Monday, August 4, 2014

URL-Safe Compressed and Enhanced UUID/GUID

Below is a simple method to compress a UUID (128 bits represented by 32 hexadecimal characters with an additional 4 separator characters) into a 22 character string (base64). But, a 22 character base64 string can actually hold 132 bits of data (6 bits per char X 22 chars). As such, this method injects 4 additional random bits of data which increases the potential number of available unique identifiers by a factor of 16.
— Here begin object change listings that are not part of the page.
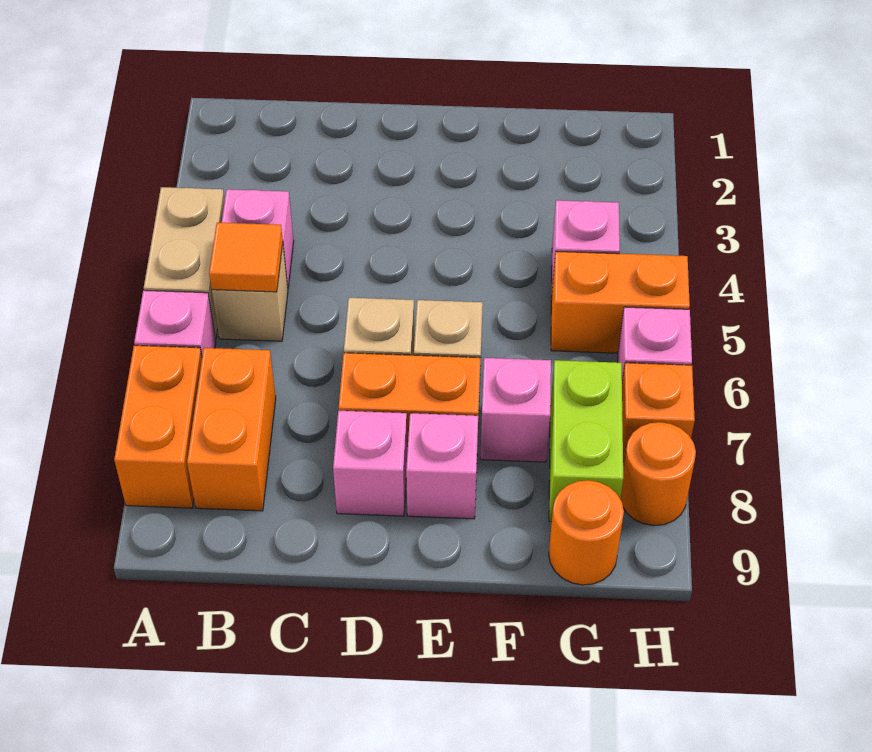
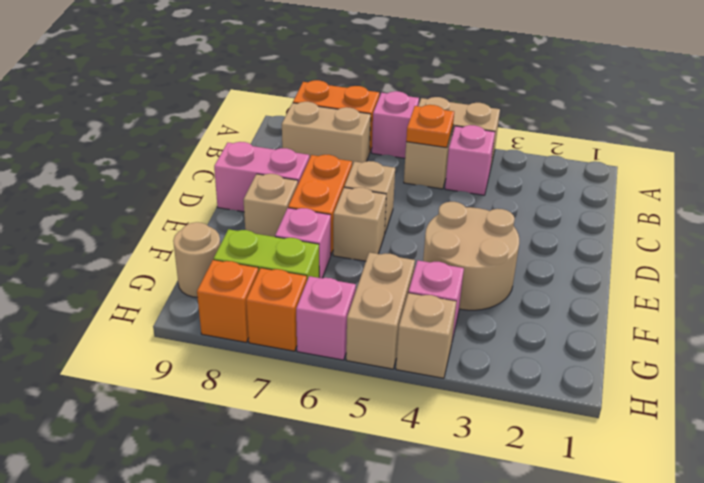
orange tile B5 level 2 -> orange plate B5 level 2
orange brick B7:B8 level 1 -> tan brick B7:B8 level 1
pink brick D8 level 1 -> pink brick D8:D9 level 1
none -> tan round brick E3:F4 level 1
pink brick E8 level 1 -> tan brick E8 level 1
orange brick G5:H5 level 1 -> tan brick G5:H5 level 1
orange round brick G9 level 1 -> tan round brick G9 level 1
none -> tan brick H4 level 1
orange round brick H8 level 1 -> orange brick H8 level 1

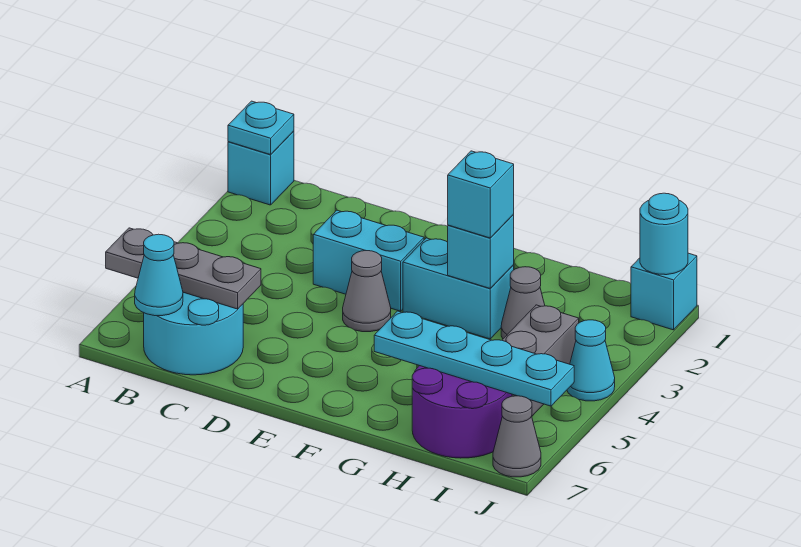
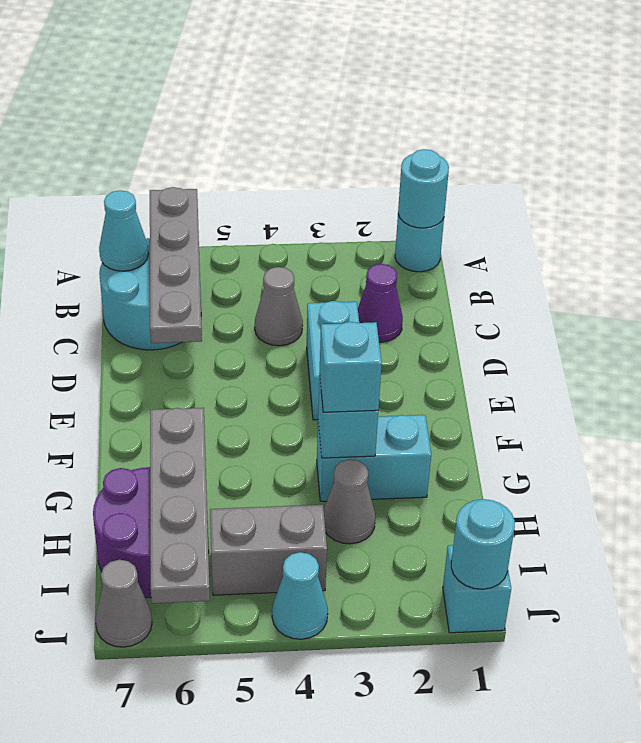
cyan brick A1 level 1 -> cyan round brick A1 level 1
cyan plate A1 level 2 -> cyan round brick A1 level 2
grey plate A6:C6 level 2 -> grey plate A6:D6 level 2
none -> purple cone C2 level 1
grey cone E4 level 1 -> grey cone C4 level 1
cyan brick F3:G3 level 1 -> cyan brick G2:G3 level 1
cyan plate G6:J6 level 2 -> grey plate G6:J6 level 2

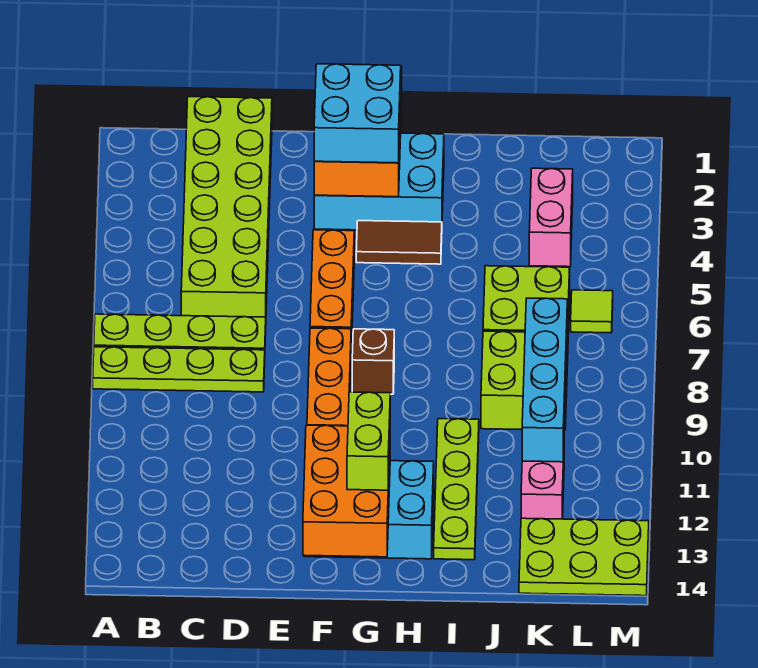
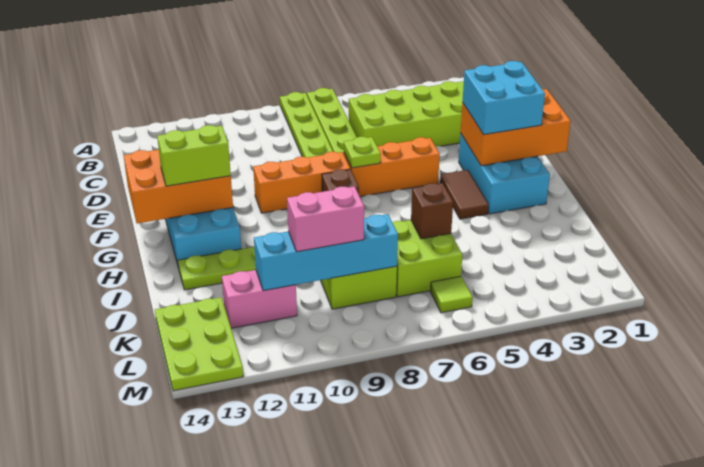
none -> lime plate F7 level 2
none -> brown brick J6 level 2
pink brick K3:K4 level 1 -> pink brick K9:K10 level 3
In addition, all the selected base64 characters are URL-safe.

Example:

This UUID : 7e47c34a-eebc-4387-b5a4-c6b558bdc407

is compressed down to this: 35Hw0ruvEOHbWkxrVYvcQH

public class KeyGen {

    private KeyGen() {
    } // constructor

    // base64url, see:  http://tools.ietf.org/html/rfc4648 section 5
    private static String chars
        = "ABCDEFGHIJKLMNOPQRSTUVWXYZabcdefghijklmnopqrstuvwxyz0123456789-_";

    /**
     * Generates a UUID and compresses it into a base 64 character string;  this
     * results in a 22 character string and since each character represents 6 bits
     * of data that means the result can represent up to 132 bits.  However, since
     * a UUID is only 128 bits, 4 additional randomize bits are inserted into the
     * result (if desired); this means that the number of available unique IDs is
     * increased by a factor of 16
     *
     * @param enhanced specifies whether or not to enhance the result with 4
     *                 additional bits of data since a 22 base64 characters
     *                 can hold 132 bits of data and a UUID is only 128 bits
     * @return a 22 character string where each character is from the file and url safe
     * base64 character set [A-Za-z0-9-_]
     */
    public static String getCompressedUuid(boolean enhanced) {
        UUID uuid = UUID.randomUUID();
        return compressLong(uuid.getMostSignificantBits(), enhanced)
               + compressLong(uuid.getLeastSignificantBits(), enhanced);
    } // getCompressedUuid()

    // compress a 64 bit number into 11 6-bit characters
    private static String compressLong(long key, boolean enhance) {
        // randomize 2 bits as a prefix for the leftmost character which would
        // otherwise only have 4 bits of data in the 6 bits
        long prefix = enhance ? (long)(Math.random() * 4) << 62 : 0;

        // extract the first 6-bit character from the key
        String result = "" + chars.charAt((int)(key & 0x3f));

        // shifting in 2 extra random bits since we have the room
        key = ((key >>> 2) | prefix) >>> 4;

        // iterate thru the next 10 characters
        for (int i = 1; i < 11; i++) {
            // strip off the last 6 bits from the key, look up the matching character
            // and prepend that character to the result
            result = chars.charAt((int)(key & 0x3f)) + result;
            // logical bit shift right so we can isolate the next 6 bits
            key = key >>> 6;
        }

        return result;
    } // compressLong()

} // class KeyGen